Content Writer Untuk Bapak
~While I'm addressing your head as my favourite bookstore
Warna jingga dan ungu
yang beradu, di atas kanvas langit senja bagai lukisan abstrak, sang maestro langit
dan bumi, Angkasa seorang pemuda pengangguran
berusia 27 tahun, sedang bermalas-malasan di depan rumah nya, dengan segelas kopi
sisa omong kosong nya tadi malam.
Dari dalam muncul
sesorang pria tua renta yang berjalan lunglai, menahan sakit dari rematik,
sebuah rasa sakit pada tulang dan sendi seperti ribuan jarum yang tertancap pada
kedua kakinya, dengan susah payah dia meraba kursi itu mencari celah mengatur
posisi agar bisa duduk dengan nyaman, di samping pemuda itu
“Sudah ashar-ran nak”
“belum sebentar, ngabisin
kopi”
“jangan terlalu di pikir
Sa, ngadu ke tuhan, minta jalan insya allah nanti ada jalannya”
“nah, buat temen ngopi”
ucap pria tua itu sambil menyerahkan satu bungkus rorok kretek
Dan dia menghilang.
~kumenunggu maghrib
Di penghujung kata
Mencaci liciknya dunia
Meromantisasi lelahnya
hari
Aku tenggelam di
perpustakaan pikirmu
Dan aku pulang.
Asa nama panggilanku sejak
kecil, sudah 9 tahun aku menganggur, dengan ijasah SMA yang nilai nya jelek
sekali akibat kemalasanku di zaman sekolah dulu, bolos adalah makananku sehari
hari, bermalas-malasan dan ikut-ikutan teman biar trendi dan keren kala itu.

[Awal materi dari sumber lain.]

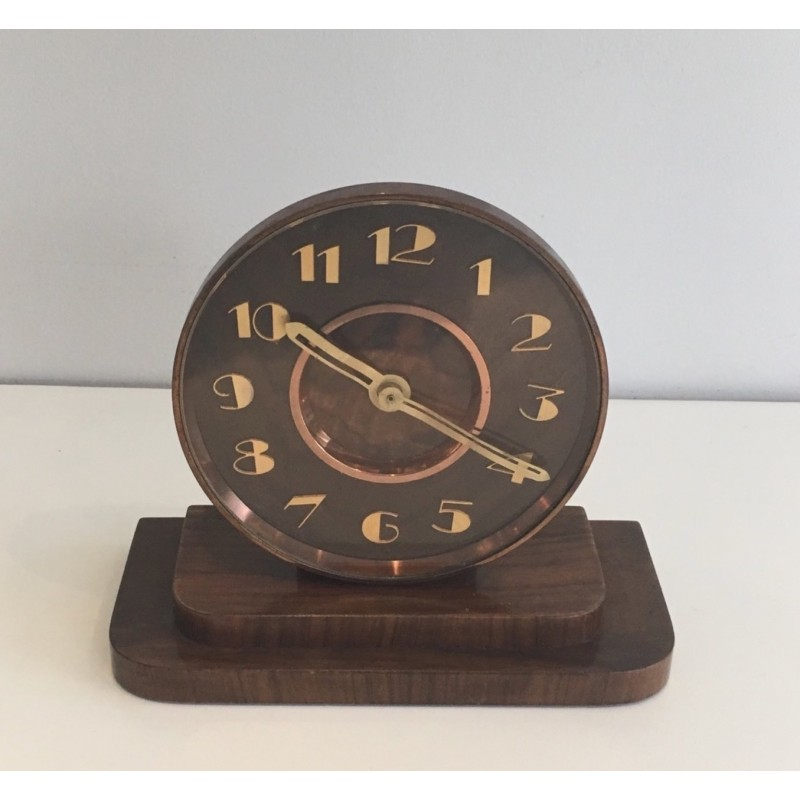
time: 10:19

Tong kosong nyaring bunyinya. Dan sebuah
dialog tadi adalah sisa bayangan ayahku yang telah meninggalkanku dan dunia,
selepas kelulusan sekolahku akibat kolaborasi penyakit yang di deritanya,
ibuku? Dia sudah lebih dulu meninggalkan kami berdua
Aku adalah anak tunggal
dari keluarga yang terbilang berkecukupan, di rawat dengan kasih sayang yang
hangat kedua orang tuaku, semua berjalan sangat organik tanpa beban.Namun,
Hari ini hari kelulusan,
langit cerah membiru dengan gradasi warna abu-abu, lagi-lagi lukisan sang
maestro langt dan bumi, pengumuman kelulusan di bacakan oleh kepala sekolah
seperti biasa, pengumuman peringkat juara sekolah dengan nilai yang paling
mengesankan! Aku? Seperti anak nakal pada umum nya, berada di base camp tempat
biasa kami bolos pelajaran, merokok, di atas plafon sebuah kelas tua
terbengkalai yang sudah usang tak terpakai. Terlihat janggal memang, jika
sekolah negri di negara yang memiliki anggaran pendikikan yang fantastis, masih
memiliki bangunan reot serta fasilitas yang kurang memadai, tapi peduli setan!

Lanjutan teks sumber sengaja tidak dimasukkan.